#### DATA PROVIDED

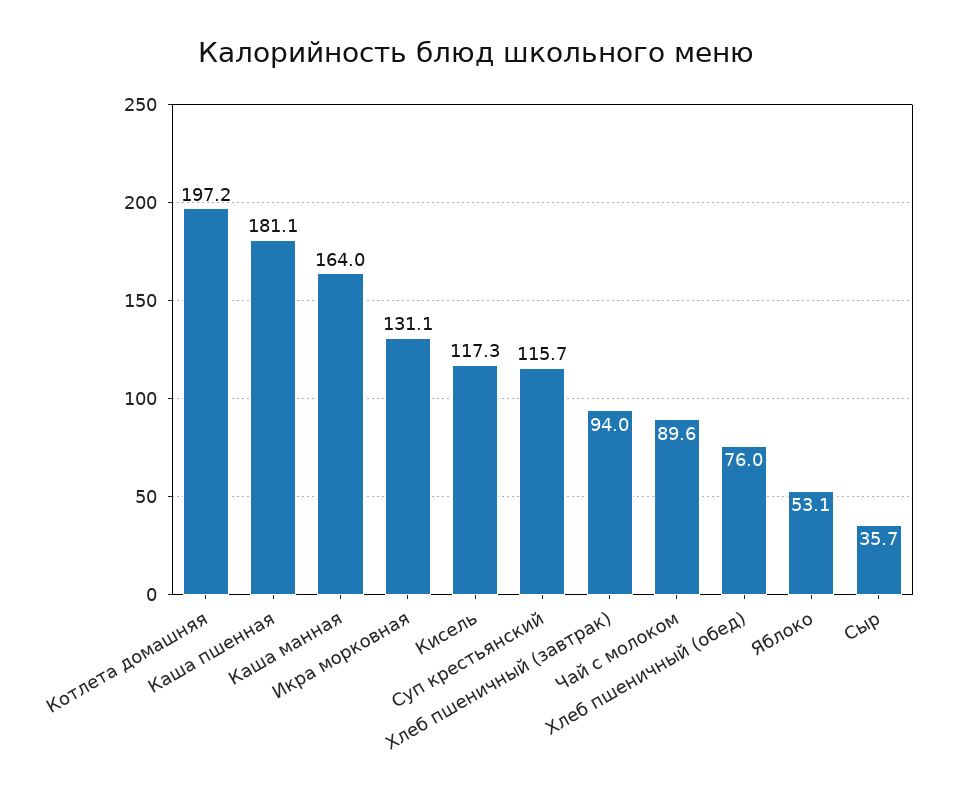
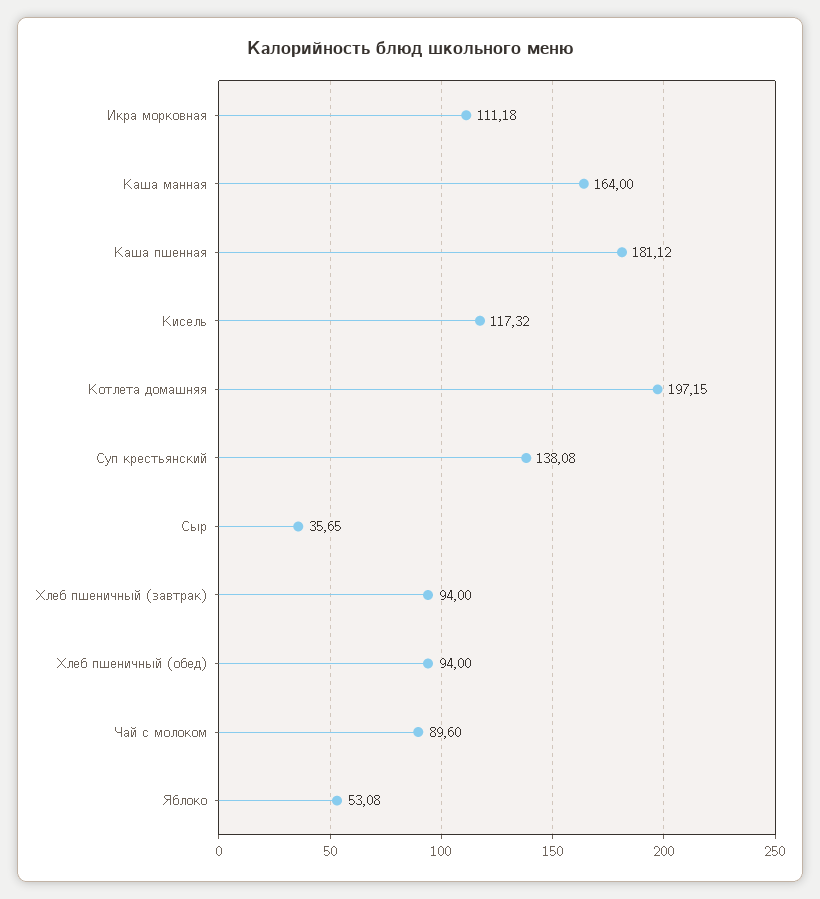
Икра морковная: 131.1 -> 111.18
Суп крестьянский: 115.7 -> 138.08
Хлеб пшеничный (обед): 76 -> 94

########
#### DATA PROVIDED

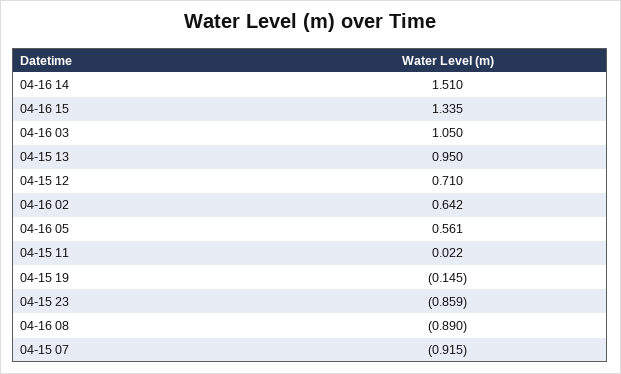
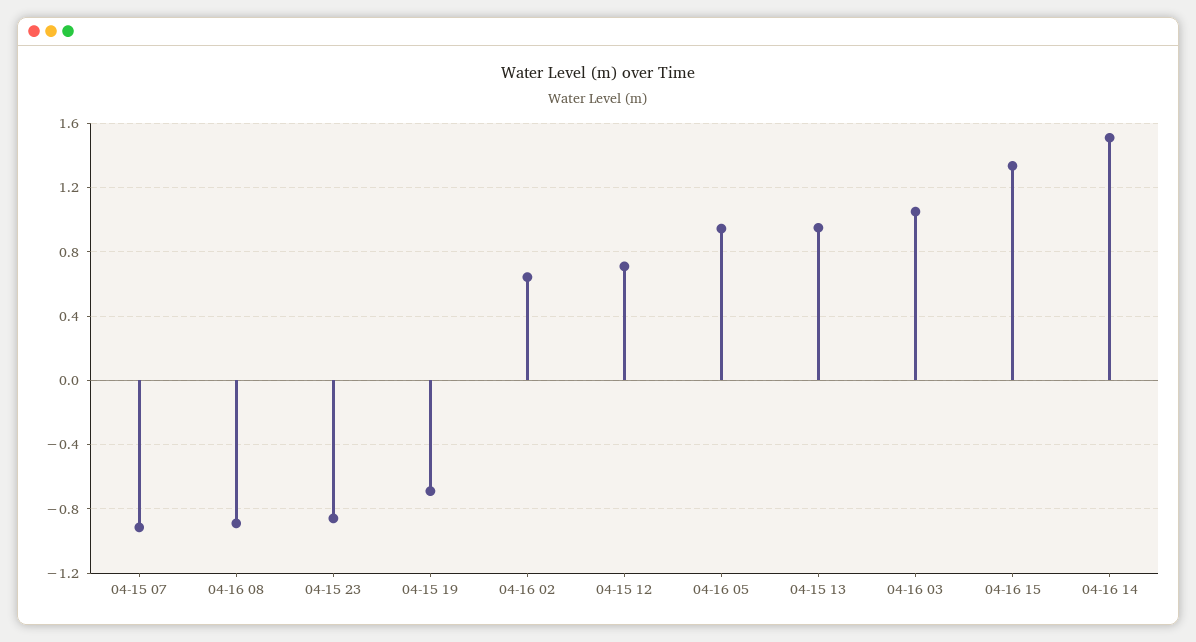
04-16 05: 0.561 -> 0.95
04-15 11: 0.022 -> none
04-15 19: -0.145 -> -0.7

########
#### DATA PROVIDED

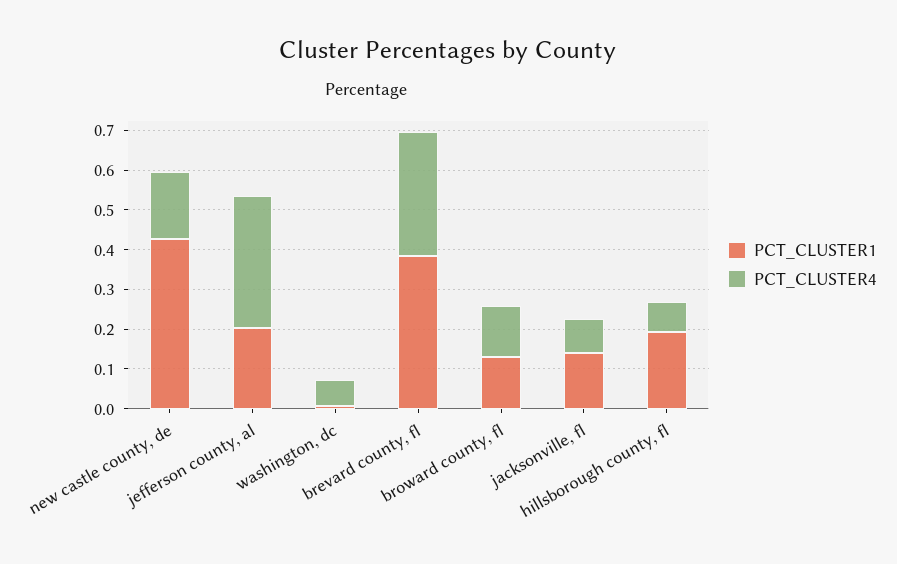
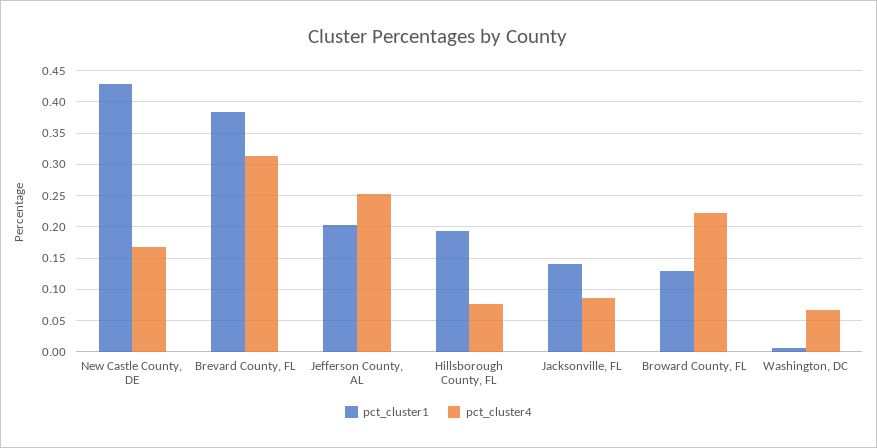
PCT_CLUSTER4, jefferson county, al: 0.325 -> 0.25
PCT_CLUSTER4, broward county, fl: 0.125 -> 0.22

########

• TASK REQUIREMENTS:
The string "county" may appear in lines of the listing above; tally those lines and give the number only.

• RESPONSE:
2